As someone who rather enjoyed EEAaO ... it is not a film that benefits from hype ... it's a deceptively moody / vibe-y film that benefits from coming at you by surprise, telling you a story you didn't know you wanted to hear/see, a pretty personal experience. It's that experience, IMO, that people fell in love with. Not that everyone should like it ... I'm curious to hear what you didn't like about it apart from "not living up to the hype" ... but your experience doesn't surprise me at all.
Generally, I'm completely done with hype and trying to decide on whether we should watch something based on whether it's "good". There are good objective reasons for thinking that, and I've thought it for a while, but the insane inanity of where modern mainstream cinema has gotten to recently has really burnt me. A defining moment of this being when I went and saw the latest Thor film, actually thinking I might enjoy it, and honestly felt like the whole industry had literally picked my pocket. Hobbit trilogy had a similar feeling. We can do better at understanding what we get out of films and talking about what we should see and why.
I avoided everything about it except the hype and the cast. No idea what the story involved.
Like I've said, I didn't dislike it. I felt like it was a cute little fluff piece with a simple, tender parent/child story wrapped in a silly multiverse wrapper.
I so agree with you about Thor.
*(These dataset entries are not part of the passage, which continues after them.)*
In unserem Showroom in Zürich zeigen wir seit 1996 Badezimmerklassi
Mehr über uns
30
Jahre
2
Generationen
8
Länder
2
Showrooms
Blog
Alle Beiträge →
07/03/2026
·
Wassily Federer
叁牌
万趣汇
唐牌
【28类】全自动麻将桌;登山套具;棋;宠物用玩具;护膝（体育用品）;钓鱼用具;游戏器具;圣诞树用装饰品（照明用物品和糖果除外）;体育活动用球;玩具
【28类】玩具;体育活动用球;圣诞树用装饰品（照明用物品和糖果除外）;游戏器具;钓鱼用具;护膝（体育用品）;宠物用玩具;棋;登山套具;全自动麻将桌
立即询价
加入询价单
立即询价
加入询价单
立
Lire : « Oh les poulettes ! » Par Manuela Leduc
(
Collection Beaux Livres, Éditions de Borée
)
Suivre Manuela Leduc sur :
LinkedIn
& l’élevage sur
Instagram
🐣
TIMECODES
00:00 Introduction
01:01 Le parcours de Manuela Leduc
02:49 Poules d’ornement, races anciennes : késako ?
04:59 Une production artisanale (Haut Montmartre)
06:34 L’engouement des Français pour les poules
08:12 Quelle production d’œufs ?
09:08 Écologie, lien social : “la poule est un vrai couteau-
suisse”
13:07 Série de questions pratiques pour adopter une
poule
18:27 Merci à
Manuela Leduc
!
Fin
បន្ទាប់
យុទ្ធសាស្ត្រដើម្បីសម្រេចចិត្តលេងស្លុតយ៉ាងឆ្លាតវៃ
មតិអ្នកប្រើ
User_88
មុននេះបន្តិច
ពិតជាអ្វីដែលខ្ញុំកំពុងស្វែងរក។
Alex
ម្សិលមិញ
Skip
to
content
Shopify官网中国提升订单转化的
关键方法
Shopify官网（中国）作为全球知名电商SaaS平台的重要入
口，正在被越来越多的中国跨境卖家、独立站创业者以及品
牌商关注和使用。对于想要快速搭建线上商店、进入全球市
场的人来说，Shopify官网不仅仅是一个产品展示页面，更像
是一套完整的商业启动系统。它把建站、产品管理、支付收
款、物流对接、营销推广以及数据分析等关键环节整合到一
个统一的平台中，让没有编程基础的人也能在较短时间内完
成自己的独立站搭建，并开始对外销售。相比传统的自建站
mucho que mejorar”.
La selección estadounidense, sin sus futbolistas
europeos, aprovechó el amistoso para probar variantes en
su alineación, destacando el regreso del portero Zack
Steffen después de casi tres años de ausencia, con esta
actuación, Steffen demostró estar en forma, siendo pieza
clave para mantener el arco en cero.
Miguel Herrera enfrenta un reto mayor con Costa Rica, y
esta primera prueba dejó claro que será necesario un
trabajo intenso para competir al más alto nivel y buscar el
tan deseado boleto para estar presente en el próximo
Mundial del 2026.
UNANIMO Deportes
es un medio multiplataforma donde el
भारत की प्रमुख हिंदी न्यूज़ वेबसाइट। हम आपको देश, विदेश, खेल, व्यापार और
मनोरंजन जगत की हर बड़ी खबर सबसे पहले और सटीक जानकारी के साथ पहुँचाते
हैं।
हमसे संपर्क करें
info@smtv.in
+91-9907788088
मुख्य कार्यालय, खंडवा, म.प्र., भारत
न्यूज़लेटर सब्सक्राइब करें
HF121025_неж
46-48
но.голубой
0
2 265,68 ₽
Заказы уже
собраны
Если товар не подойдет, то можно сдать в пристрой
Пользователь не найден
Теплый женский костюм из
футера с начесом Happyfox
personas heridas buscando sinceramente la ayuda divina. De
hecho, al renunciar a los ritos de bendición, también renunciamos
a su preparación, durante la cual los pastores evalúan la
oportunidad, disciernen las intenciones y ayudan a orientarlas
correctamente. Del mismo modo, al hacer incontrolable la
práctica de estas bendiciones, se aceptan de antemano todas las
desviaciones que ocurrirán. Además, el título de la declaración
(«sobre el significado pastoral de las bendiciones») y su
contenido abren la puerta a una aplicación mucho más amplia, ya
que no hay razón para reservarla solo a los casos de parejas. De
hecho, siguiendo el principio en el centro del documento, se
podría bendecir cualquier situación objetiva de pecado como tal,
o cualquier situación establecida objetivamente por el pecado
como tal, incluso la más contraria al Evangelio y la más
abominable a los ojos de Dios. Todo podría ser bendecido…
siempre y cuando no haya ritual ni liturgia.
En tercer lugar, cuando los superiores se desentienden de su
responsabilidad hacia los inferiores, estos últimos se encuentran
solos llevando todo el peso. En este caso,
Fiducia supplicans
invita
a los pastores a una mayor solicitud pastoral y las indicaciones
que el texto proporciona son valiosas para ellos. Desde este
I had enjoyed the prior movies, and when they last one started I figured the silly stuff was just going to be the story teller at the start, which would get displaced by the regular MCU universe. As it approached the halfway point, my wife and I were kind of in disbelief. I couldn't believe anyone thought it was a good idea.
I think this is probably the major disconnect with fans of the film. Compared to the silly multiverse stuff from Marvel, EEAAO actually did something with the concept by addressing what it means to have made and regretted life decisions and what it would actually look like if you could somehow rise above those choices and not suffer from them. The daughter-mother dynamic then becomes a vehicle to explore that, depicting depression, nihilism and outward and inward destructive urges, and what meaning if any can be built amongst all of that while also folding in a fairly touching if somewhat basic story of immigrants (Asian and others too IMO) and their children.
The simple ending, for instance, where Yeoh’s character can’t quite ignore the multiverse is a pretty stark statement, to me, that enlightenment is almost unattainable however close you get, as it’s human nature to crave something else or new.
Without wanting to be harsh about this, there’s a real chance you didn’t quite get the film. Maybe its absurdism is to blame in part, being a distraction. But OTOH combining all of the above into a fun absurdist genre pastiche was definitely part of the quality of the film for fans. Kinda like seeing a stand up comic for the first time who turns out to be hilarious while also laying down some hard and deep truths.
To get back to my initial point about hype … part of the culture it has created is to emphasise the entertainment aspect of films over the meaning and artistic aspects. A “good” film is obviously good in the cinema in the middle of watching it. The audience will applaud scenes it’s so obvious.
Sometimes a film can mean something deeper and longer term with its quality lying in the discussion and understanding you have afterward and the random rewatch 5 years later.
There's literally nothing you said that wasn't pretty obvious - don't assume that because you found something deep out enjoyable that a person who didn't have the same reaction just "doesn't get it."
Well I didn’t mean it intellectually. Often times, in my experience, “getting it” is about resonance with one’s experience, feelings or something else.